4/17, When Creativity met Copyright, On Negativland

Negativland's line-up, according to the wikipedia entry on the band, is "considered rather irrelevant, in the usual sense of band personnel, and [the] list may be inaccurate or false." Unconcerned with any of the politics of most western pop bands, Negativland is an idea of cultural criticism rather than the ideas formed from a specific group of minds. Using musical samples, found sound collages and other copyrighted materials Negativland faces more drama from the legal system than from personality conflict. Their records, all originally recorded on reel-to-reel 1/4 inch tape, reflect a hands on approach to criticism of a pre-fabricated world where even irony can be stupid.



Fact 1) They use[d] tape samples


Fact 2) They tell us how crazy the world of marketing is (turning down the spot because of Burroughs)
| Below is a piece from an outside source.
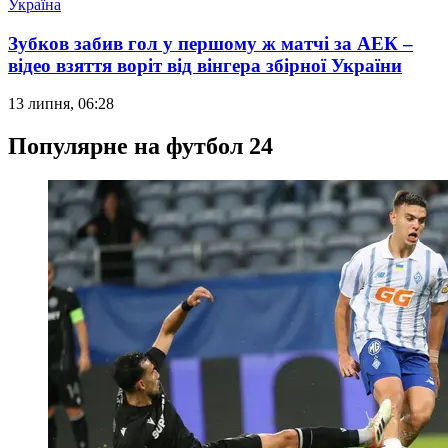
Україна
Зубков забив гол у першому ж матчі за АЕК –
відео взяття воріт від вінгера збірної України
13 липня, 06:28
Популярне на футбол 24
Fact 3) Though critical, they seem to revel in many of the sound bytes and images of mass communication culuture (DisPepsi)

Wednesday, April 9, 2008

4/7, Frampton on Dorsky

Frampton's assessment that a film is what most appears in it, at first, seemed accurate and nearly revelatory. Saying that Love's Refrain is about shadows because, upon first viewing, I paid most attention to those, is quite shallow. Frampton's illustration that Lana Turner is the subject of a film because she appears most could very easily be argued that the film is not about her, but her breasts. Even though an adolescent boy may have paid attention to little else, does not completely eliminate the other elements of the frame, even if it is just Lana Turner's plastic smile. I am quite sure that Love's Refrain had more going on than portions of the frame that had the sunlight blocked. To say that shadows is the meaning of the film would give a reader the sense that the film is rather glum, perhaps shallowly, but glum none the less. The glance shared by an elderly couple who observe the world we see as reflections on the sandwich shoppe window is ignored in favor of the shadow they cast on the counter. The film is about the shadow cast by a tree branch and not the movement of the tree branch just because, as an easily distracted viewer, I noticed a shadow in an earlier shot and so ignored any movement? It would save me, as a student and art audience member, alot of brain-time to be able to plug a movie into this equation, giving me more time to think about the Drew Carey Show. Frampton also spent great length discussing that film making is about subtracting from the white rectangle, not adding to it. If a film were to be about Lana Turner, surely, the filmmakers should not include her in any shot. Frampton's Lemon is about a lemon, that's all. Love's Refrain, I hope, is not just about shadows because my lazy and subjective eyes sought out the shadows of the compositions.